Commercial Real Estate Is in Trouble. Here’s What to Focus On.
The low occupancy rate is a ticking time bomb for owners of office buildings. When leases expire, tenants won’t want as much space as they have now. Vacancy rates will shoot up. We’re already seeing that happen. Last month Moody’s Analytics announced that the national office vacancy rate rose in the fourth quarter to 19.6 percent, breaking the record of 19.3 percent that was set in 1986 after a period of overbuilding and was then tied in 1991 during the savings and loan crisis.

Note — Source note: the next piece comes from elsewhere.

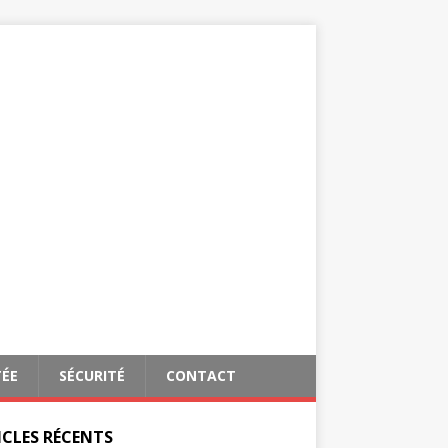
TÉE
SÉCURITÉ
CONTACT
ICLES RÉCENTS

The need for office space wouldn’t decline very much if everyone came in on the same days and people still needed their old desks. In reality, though, as the chart above shows, occupancy rates are fairly low even on the highest-occupancy days. Plus, some employers are using the days when people are together in the office for team activities that don’t require as much space, Ryan Luby, an associate partner at McKinsey & Company, told me. He coauthored a report for the McKinsey Global Institute last year titled “Empty Spaces and Hybrid Places.”
Hardest hit are owners of Class B buildings (older, not so nice) because their tenants are upgrading to newly vacant Class A space as their leases expire, Alex Horn, the founder of BridgeInvest, a private lender, told me. “The A will make more money than before,” Ilan Bracha, a New York City real estate broker, told me. “Forget about just surviving. But the B and C, there’s no room for them.”